● EXERCISE DIRECTIONS
The answer should be each line of the records that contains the word "като"; please copy them all.
──────── RECORD EXCERPTS ────────
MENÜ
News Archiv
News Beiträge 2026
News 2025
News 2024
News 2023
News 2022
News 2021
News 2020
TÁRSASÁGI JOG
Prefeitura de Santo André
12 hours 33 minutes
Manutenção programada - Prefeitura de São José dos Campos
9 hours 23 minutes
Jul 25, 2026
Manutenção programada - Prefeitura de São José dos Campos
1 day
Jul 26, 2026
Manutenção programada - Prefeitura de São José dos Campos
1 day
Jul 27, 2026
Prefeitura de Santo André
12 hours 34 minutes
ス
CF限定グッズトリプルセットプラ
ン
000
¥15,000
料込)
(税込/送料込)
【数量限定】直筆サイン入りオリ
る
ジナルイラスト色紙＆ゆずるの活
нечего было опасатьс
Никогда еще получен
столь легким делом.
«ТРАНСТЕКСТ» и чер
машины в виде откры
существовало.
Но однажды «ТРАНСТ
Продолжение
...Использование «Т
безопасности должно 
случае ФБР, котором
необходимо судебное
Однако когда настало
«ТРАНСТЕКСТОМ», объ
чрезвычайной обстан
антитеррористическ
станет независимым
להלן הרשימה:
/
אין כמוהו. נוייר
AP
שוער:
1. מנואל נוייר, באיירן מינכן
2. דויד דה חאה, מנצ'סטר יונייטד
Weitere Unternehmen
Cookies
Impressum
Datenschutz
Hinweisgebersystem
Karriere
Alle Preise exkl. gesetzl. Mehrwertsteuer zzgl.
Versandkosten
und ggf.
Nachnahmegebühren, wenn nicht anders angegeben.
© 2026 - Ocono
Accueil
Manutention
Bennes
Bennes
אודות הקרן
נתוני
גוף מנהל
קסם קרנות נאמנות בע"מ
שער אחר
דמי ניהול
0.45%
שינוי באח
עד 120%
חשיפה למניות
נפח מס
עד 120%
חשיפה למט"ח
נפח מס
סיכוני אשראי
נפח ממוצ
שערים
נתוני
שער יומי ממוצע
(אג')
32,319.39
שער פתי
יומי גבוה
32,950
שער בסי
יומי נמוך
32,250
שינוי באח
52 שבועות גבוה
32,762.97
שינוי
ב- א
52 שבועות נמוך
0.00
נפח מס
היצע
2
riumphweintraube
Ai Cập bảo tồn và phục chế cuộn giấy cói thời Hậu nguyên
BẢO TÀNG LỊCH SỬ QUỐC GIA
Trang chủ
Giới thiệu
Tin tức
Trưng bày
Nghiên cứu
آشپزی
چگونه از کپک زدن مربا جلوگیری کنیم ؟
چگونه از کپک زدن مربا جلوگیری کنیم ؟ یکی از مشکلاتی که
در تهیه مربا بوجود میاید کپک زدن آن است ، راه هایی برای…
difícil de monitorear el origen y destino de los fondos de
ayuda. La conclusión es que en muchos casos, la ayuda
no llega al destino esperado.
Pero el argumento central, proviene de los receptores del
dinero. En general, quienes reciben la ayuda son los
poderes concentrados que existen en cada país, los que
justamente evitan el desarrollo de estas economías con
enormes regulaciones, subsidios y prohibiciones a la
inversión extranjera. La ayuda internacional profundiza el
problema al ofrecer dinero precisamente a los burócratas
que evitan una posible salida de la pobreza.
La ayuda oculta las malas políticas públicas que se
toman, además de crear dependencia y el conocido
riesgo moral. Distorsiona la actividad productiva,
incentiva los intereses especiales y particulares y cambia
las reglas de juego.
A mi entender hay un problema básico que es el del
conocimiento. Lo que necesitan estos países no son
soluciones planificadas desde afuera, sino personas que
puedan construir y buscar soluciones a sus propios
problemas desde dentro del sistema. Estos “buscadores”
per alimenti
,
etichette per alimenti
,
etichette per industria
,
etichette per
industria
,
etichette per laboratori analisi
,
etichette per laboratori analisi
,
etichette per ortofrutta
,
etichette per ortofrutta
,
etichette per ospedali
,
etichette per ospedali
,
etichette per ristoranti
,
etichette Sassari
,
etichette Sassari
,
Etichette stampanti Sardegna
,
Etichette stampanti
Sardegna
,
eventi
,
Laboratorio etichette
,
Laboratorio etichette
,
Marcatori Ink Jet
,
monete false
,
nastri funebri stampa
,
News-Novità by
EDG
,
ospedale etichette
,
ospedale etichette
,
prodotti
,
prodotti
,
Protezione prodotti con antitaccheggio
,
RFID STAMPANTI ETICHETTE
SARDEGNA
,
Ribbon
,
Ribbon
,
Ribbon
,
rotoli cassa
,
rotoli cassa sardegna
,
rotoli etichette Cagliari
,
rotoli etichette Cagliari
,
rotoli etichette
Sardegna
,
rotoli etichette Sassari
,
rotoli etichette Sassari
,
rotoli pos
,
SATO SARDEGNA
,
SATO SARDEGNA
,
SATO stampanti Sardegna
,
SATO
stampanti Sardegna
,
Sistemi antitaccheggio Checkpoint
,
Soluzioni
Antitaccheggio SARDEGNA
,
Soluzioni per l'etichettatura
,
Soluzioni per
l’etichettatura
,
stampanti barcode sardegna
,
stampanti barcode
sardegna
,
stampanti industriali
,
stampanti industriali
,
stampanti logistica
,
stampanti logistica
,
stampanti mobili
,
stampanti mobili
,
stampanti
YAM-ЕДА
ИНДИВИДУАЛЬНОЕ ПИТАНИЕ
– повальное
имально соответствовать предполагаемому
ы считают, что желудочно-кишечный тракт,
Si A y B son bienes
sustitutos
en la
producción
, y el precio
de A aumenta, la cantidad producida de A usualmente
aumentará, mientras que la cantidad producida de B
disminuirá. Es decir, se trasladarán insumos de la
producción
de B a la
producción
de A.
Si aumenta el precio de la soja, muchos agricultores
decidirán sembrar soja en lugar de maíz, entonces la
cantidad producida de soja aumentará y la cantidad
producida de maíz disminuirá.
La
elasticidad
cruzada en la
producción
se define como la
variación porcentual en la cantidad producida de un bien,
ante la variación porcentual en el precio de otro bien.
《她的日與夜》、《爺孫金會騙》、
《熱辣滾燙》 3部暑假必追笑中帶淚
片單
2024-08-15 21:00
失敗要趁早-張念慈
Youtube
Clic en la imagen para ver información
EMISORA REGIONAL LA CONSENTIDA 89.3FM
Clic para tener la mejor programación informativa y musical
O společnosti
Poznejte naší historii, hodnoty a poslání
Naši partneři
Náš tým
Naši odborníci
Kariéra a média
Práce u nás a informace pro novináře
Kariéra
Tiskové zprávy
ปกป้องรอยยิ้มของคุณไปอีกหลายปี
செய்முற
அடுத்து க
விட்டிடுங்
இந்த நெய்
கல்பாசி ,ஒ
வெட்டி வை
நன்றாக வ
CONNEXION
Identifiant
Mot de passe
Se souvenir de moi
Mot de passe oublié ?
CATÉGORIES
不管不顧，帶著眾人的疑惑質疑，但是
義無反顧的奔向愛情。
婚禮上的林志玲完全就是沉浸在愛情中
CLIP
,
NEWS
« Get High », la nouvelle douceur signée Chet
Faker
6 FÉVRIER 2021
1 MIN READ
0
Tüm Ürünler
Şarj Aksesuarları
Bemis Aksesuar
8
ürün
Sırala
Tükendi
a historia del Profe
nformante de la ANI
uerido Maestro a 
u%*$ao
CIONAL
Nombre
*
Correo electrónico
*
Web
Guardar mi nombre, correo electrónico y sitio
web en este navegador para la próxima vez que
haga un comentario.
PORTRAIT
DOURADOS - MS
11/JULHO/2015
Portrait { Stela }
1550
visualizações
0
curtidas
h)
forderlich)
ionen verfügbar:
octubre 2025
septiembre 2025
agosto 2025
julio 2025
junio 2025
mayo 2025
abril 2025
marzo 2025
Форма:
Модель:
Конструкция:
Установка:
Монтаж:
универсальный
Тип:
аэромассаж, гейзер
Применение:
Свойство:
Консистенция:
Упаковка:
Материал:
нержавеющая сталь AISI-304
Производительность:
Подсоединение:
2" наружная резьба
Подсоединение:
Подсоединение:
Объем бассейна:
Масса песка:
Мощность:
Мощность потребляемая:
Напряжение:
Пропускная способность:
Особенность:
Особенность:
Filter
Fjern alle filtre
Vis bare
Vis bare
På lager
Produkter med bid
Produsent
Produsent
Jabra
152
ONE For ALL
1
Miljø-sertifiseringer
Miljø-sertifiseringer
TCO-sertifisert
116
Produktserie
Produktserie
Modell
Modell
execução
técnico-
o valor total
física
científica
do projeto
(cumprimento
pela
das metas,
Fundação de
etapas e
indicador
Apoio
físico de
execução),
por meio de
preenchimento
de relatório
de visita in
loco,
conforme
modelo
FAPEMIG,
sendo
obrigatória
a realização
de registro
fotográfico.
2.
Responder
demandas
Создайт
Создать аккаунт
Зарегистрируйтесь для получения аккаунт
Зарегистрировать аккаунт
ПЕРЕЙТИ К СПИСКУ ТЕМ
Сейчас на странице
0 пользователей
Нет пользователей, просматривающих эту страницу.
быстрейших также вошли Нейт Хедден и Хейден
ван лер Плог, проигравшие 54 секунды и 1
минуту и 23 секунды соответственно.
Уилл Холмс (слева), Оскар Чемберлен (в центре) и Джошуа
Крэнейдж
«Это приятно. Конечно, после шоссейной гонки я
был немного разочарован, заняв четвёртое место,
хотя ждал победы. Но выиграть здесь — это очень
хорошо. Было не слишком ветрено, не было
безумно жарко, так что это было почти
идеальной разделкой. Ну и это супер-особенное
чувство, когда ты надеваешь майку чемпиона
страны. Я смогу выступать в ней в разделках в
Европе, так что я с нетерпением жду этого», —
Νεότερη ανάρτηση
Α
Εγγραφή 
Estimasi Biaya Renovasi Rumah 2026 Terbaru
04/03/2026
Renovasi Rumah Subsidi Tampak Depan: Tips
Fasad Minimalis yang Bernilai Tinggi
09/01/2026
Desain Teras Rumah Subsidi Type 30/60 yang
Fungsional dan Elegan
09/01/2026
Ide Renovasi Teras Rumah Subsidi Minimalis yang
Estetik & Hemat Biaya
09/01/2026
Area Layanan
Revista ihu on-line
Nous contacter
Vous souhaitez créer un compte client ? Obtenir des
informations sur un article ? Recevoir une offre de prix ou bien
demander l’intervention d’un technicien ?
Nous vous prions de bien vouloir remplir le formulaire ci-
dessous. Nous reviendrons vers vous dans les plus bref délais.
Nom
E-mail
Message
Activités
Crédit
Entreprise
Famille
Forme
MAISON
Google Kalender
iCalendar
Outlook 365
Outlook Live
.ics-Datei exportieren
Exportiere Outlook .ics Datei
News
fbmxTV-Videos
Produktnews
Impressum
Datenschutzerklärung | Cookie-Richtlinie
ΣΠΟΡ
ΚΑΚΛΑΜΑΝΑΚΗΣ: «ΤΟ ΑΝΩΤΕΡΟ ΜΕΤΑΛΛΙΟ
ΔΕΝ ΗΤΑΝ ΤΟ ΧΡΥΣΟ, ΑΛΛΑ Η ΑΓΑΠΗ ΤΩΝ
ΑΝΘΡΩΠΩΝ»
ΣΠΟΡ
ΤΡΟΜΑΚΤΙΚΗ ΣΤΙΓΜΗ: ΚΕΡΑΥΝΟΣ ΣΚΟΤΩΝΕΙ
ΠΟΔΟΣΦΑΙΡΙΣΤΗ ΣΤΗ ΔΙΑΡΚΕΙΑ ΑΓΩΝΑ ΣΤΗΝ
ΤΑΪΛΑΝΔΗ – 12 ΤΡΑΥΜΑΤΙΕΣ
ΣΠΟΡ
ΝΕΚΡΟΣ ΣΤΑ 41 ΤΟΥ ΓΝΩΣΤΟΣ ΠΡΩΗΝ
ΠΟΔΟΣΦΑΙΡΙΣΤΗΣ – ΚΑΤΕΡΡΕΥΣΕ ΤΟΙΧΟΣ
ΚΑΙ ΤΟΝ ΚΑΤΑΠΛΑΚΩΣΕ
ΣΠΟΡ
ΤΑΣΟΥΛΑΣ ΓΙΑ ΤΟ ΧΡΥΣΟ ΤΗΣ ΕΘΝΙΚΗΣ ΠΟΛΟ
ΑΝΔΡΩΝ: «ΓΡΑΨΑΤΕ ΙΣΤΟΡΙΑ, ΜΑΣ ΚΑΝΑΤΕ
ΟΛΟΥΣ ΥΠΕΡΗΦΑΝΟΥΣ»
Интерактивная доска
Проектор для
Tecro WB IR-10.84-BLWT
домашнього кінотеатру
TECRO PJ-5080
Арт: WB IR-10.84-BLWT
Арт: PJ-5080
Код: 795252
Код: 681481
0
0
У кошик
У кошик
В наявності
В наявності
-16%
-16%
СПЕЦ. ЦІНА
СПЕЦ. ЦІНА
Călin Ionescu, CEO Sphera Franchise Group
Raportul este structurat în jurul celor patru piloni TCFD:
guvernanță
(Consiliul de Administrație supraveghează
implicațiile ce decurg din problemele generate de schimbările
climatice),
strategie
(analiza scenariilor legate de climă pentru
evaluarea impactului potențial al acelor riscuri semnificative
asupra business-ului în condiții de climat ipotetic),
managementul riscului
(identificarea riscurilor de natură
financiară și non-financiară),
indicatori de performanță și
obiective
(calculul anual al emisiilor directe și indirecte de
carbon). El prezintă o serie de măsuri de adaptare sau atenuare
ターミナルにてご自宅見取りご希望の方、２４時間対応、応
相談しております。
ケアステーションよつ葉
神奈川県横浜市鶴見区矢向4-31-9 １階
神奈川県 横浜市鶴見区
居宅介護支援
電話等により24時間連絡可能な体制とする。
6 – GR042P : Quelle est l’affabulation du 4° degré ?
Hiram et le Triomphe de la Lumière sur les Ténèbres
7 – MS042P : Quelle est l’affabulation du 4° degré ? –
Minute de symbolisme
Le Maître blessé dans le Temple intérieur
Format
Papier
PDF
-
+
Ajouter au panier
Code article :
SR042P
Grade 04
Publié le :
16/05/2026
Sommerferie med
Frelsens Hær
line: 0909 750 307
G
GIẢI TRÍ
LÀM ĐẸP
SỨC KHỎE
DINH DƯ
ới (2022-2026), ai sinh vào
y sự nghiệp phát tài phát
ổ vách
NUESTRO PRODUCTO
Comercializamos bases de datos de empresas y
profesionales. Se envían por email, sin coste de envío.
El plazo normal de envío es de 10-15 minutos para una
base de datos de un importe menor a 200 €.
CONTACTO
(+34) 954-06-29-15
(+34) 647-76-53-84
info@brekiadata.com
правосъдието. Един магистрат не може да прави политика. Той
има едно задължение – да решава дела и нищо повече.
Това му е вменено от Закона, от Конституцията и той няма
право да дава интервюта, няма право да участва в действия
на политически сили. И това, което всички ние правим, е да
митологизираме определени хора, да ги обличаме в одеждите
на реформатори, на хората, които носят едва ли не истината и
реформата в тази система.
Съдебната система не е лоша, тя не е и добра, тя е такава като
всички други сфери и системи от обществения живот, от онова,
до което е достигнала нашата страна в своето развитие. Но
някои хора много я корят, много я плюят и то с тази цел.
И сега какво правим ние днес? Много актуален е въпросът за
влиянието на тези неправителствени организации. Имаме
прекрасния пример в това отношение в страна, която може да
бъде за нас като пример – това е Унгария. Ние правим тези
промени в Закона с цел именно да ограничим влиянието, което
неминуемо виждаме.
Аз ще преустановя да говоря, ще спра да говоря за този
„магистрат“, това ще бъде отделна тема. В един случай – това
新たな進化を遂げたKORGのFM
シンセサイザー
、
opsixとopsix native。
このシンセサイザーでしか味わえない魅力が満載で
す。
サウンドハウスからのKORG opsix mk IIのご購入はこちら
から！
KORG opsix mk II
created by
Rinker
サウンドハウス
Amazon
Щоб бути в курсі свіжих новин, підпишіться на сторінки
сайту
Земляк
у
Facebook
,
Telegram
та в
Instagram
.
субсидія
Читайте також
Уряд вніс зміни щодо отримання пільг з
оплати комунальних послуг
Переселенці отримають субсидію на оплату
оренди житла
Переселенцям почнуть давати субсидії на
────────
● YOUR RESPONSE
Съдебната система не е лоша, тя не е и добра, тя е такава като
бъде за нас като пример – това е Унгария. Ние правим тези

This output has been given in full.